■ Task brief ■
What you return should be the lines of the data containing "Rendered", each in full.

↓↓↓

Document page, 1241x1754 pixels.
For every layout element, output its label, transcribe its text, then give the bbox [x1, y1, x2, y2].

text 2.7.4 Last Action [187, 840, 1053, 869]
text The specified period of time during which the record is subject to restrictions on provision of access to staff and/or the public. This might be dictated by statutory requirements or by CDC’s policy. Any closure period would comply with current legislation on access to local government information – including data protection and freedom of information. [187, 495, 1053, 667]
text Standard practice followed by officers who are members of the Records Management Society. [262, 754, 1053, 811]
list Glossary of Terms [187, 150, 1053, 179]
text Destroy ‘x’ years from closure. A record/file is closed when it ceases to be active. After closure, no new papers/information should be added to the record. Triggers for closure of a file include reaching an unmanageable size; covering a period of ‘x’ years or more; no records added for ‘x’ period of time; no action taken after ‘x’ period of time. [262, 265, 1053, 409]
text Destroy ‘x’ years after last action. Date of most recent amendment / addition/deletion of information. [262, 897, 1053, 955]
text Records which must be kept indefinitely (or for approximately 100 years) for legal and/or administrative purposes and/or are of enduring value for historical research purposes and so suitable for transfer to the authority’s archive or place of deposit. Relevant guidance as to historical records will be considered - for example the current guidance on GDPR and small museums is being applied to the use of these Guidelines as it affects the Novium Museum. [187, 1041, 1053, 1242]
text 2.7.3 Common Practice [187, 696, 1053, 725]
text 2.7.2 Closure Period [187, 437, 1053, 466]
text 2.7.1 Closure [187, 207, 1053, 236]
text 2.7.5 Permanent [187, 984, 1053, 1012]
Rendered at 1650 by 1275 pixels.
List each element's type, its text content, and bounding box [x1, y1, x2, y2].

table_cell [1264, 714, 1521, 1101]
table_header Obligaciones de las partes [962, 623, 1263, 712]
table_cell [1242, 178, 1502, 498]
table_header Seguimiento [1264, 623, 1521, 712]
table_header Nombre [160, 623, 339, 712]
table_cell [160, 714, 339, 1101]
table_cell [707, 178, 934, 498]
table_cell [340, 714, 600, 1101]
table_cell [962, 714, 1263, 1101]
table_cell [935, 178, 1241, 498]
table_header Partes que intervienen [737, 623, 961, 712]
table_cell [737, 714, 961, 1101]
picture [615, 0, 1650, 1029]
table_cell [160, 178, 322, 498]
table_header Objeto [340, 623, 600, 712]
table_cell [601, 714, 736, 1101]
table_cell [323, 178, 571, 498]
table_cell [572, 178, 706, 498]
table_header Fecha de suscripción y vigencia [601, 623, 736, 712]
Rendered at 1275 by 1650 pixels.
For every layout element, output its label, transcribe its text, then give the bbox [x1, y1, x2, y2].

↑↑↑

■ Problem solution ■
Rendered at 1650 by 1275 pixels.
Rendered at 1275 by 1650 pixels.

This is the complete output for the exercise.